* **Dataset records**
*****

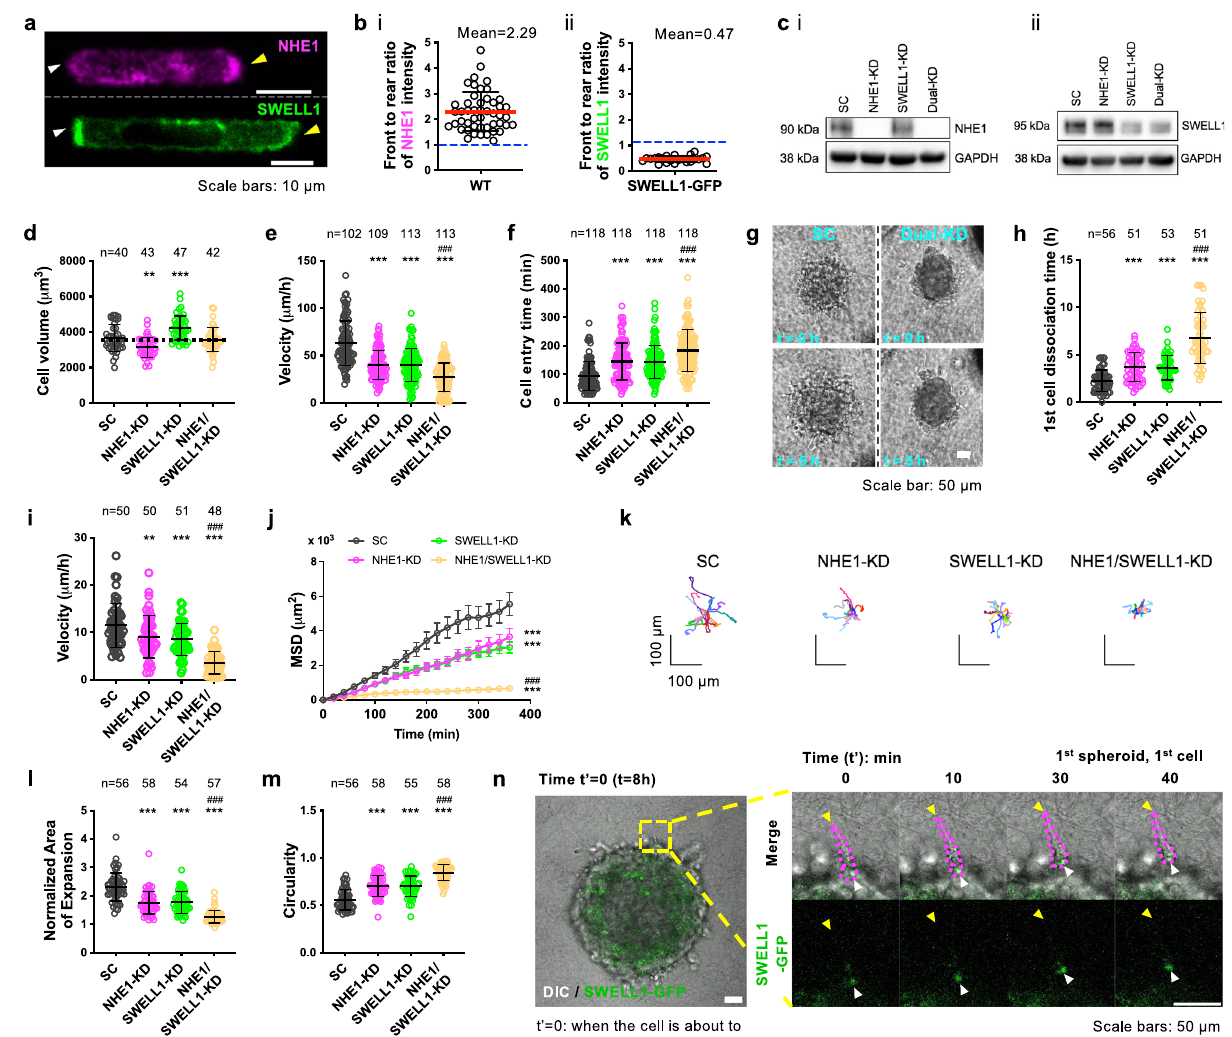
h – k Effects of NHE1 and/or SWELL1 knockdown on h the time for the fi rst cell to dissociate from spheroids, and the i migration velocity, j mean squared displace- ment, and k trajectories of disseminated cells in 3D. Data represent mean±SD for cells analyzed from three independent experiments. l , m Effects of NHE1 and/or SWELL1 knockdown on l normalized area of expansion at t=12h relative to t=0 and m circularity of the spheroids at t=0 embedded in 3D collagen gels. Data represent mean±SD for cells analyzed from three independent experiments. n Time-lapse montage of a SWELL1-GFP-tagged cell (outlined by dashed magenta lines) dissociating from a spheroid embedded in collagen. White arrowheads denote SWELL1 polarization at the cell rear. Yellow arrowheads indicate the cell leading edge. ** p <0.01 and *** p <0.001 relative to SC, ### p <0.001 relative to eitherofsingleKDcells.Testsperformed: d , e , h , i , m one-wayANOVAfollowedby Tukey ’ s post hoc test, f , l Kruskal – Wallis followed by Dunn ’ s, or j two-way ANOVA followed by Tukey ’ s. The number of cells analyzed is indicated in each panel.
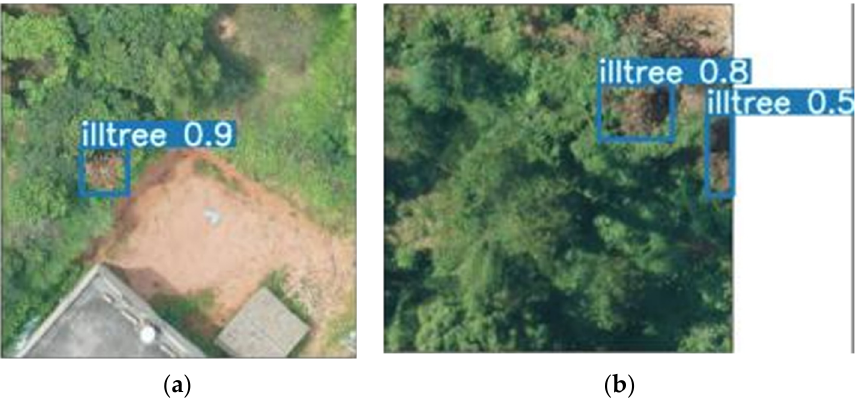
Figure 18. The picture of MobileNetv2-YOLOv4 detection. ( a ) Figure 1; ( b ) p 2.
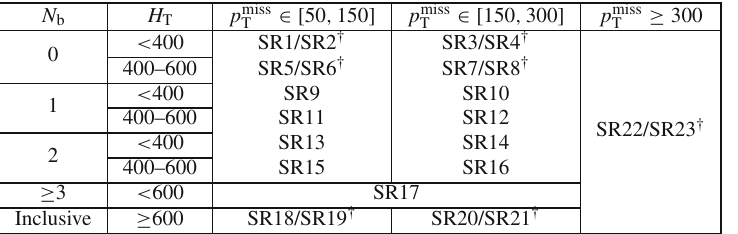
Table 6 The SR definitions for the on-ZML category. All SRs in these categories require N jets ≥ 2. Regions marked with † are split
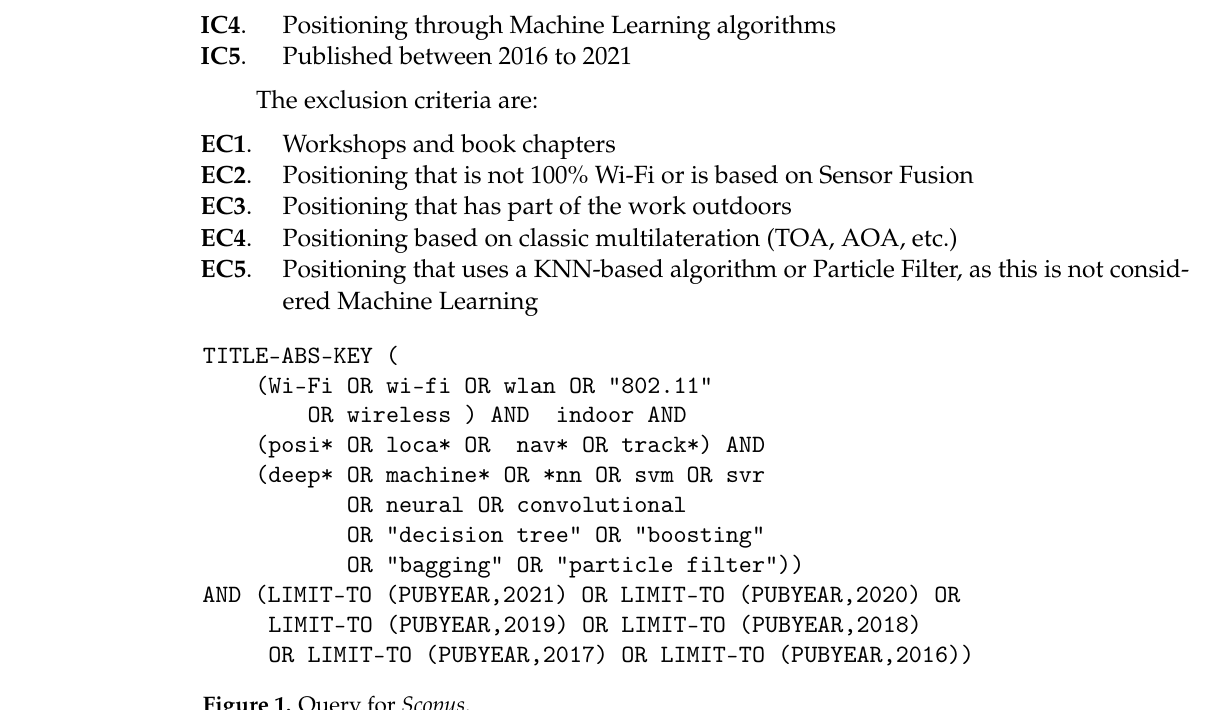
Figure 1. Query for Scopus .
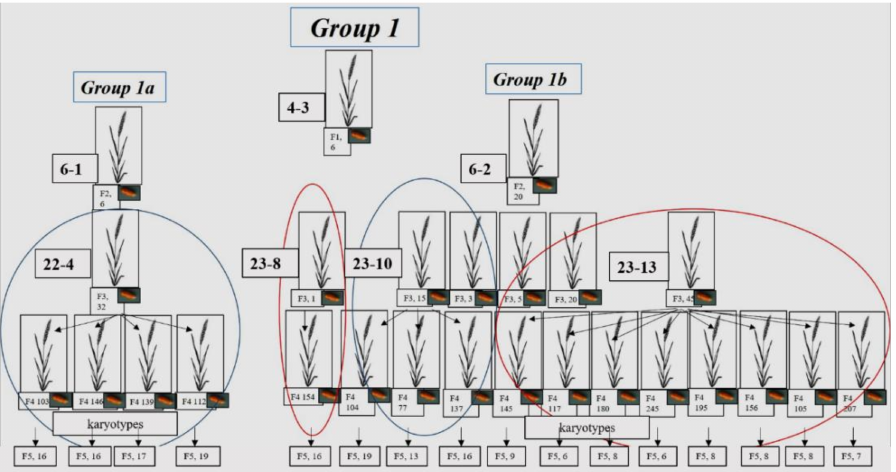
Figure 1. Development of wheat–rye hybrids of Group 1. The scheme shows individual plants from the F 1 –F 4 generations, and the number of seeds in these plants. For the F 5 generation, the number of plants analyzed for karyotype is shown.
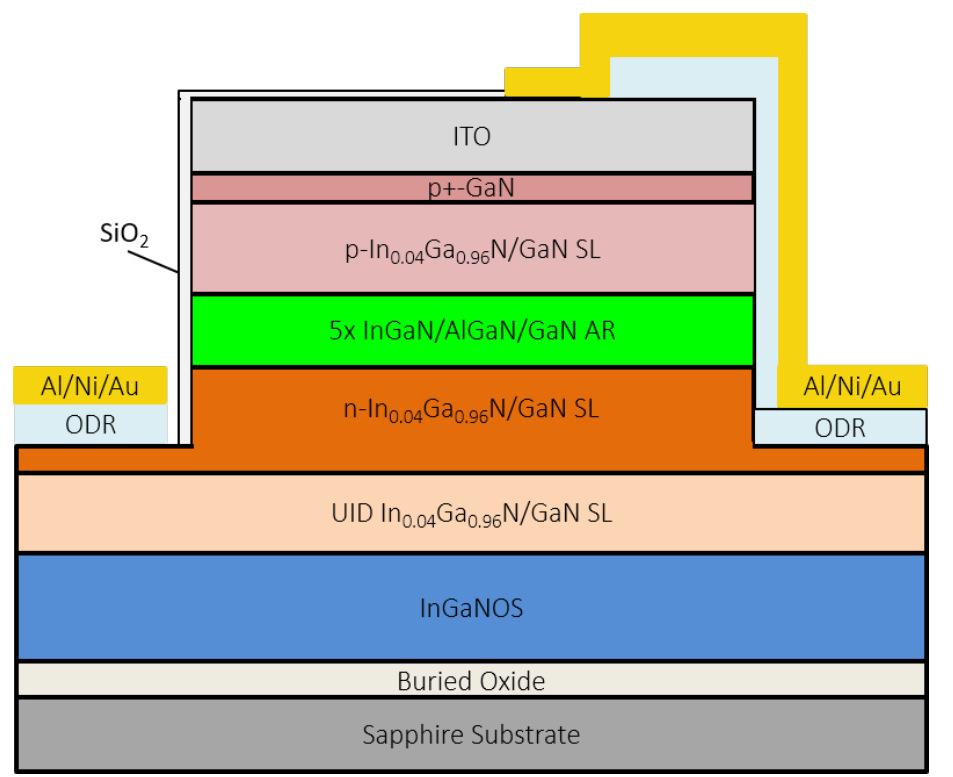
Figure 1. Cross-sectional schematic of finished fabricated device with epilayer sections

*****

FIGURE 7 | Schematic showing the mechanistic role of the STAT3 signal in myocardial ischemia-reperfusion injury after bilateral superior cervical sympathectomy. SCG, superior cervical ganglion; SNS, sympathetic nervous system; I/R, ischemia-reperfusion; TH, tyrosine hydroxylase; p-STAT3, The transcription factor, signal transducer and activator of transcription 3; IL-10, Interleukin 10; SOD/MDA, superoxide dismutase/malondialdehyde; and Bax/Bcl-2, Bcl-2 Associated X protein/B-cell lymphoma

*****

Print exactly, with no pictures, the lines above from the one that holds "Figure 18. The" through the one that holds "Figure 1. Cross-sectional", both of them included.

Figure 18. The picture of MobileNetv2-YOLOv4 detection. ( a ) Figure 1; ( b ) p 2.
Table 6 The SR definitions for the on-ZML category. All SRs in these categories require N jets ≥ 2. Regions marked with † are split
Figure 1. Query for Scopus .
Figure 1. Development of wheat–rye hybrids of Group 1. The scheme shows individual plants from the F 1 –F 4 generations, and the number of seeds in these plants. For the F 5 generation, the number of plants analyzed for karyotype is shown.
Figure 1. Cross-sectional schematic of finished fabricated device with epilayer sections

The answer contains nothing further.